I had an older version of ML on my 60D that didnt do alot for still shooting, so I removed it, but it was quite a neat set-up. all menu's were normal, and there was a seperate menu system for the ML software. Im thinking about adding it again now that it has the advanced Av/Tv/M stuff.... that could be useful for me.

Side note: My 60d had the latest firmware version when I installed ML and I thought I bricked my 60D. A re-install of the latest canon firmware (same version I was already running from factory) fixed it. The M.L. website states this might happen. So I SUGGEST updating your camera to the latest firmware, even if you are already running that version.

Other than that my ML worked great, no issues.


----------



## Frodosbigtoe (Jan 18, 2013)

Sorry guys but I haven't put out any wrong or disinformation about ML. All I've done is ask a question about software that I'm unfamiliar with(did you notice the question mark?)


----------



## Marsu42 (Jan 18, 2013)

Frodosbigtoe said:


> Sorry guys but I haven't put out any wrong or disinformation about ML. All I've done is ask a question about software that I'm unfamiliar with(did you notice the question mark?)



Because the word combination "brick maker" shows up in searches and on the main CR site, you might want to read about psychological priming. It's just like asking "Is Obama the new Hitler?", such a question cannot be asked w/o an (intended or unintended) tendendcy. So you might want to change the thread title if so many people ask you for it.



hjulenissen said:


> I have tested the focus peaking feature, but it made my camera restart after 60 seconds or so.
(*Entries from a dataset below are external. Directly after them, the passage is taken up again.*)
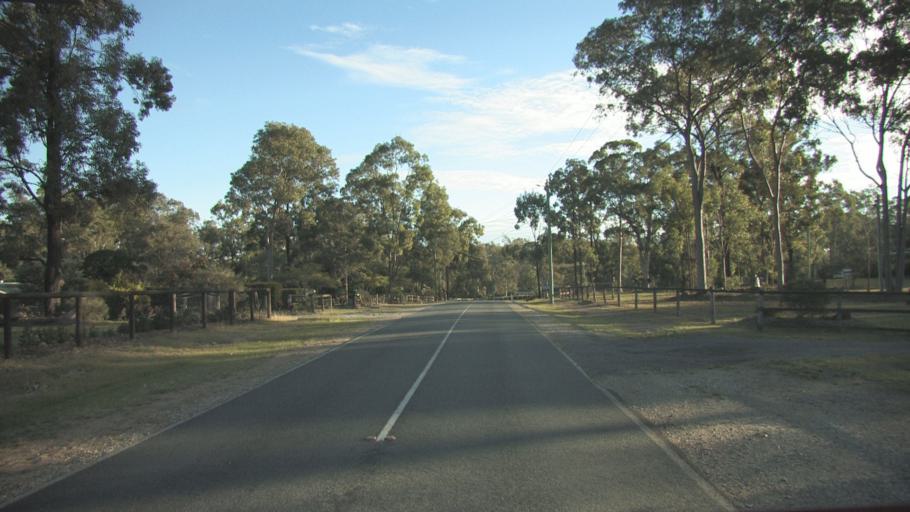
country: AU
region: Queensland
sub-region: Logan
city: Waterford West
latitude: -27.7323
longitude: 153.1411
Well, that's why it called "alpha" - the ml devs are nowadays very conscious when labeling releases.



hjulenissen said:


> I work as a software developer, and I have learned that "never" is a famous last word just before badness tends to happen...



The change from 2+ years ago is that now the main ml devs have access to the actual hardware because they get it sponsored, so 2-3 people use ml all day long and try to provoke bugs - so if there should be a serious bug hidden in a stable release it'd rather a freak accident to find it. 

Last not least: Even if a camera is "bricked" it can be recovered most of the time, see the ml site on this - it's mostly because Canon variables in the nvram were set to bad values. The only possible hardware damage is overheating when ml goes into a tight loop, in this case just pull the battery in time and restart. But the possibility of this is extremely small since so many people use the unified release so the "early adopter's days" are over.


----------



## Dukinald (Jan 18, 2013)

Have installed/used ML in my T2i with no issues. The fact that the software just resides in the SD/CF card and the simple installation convinced me that bricking my camera is unlikely. It is not like jailbreaking a smartphone where you access and overlay the firmware in ROM.

More power to the ML community !


----------



## cliffwang (Jan 18, 2013)

hjulenissen said:


> cliffwang said:
> 
> 
> > Agree! If you have basic computer knowledge and know how ML works, you should know ML will never brick your camera. We need to stop giving this kind wrong information.
> ...


You are right. I shouldn't use "NEVER". As an IT guy, I can clearly say an application should _not_ damage a system if the application is not going to deal with the firmware/hardware directly. ML is just an application, not a real firmware.


----------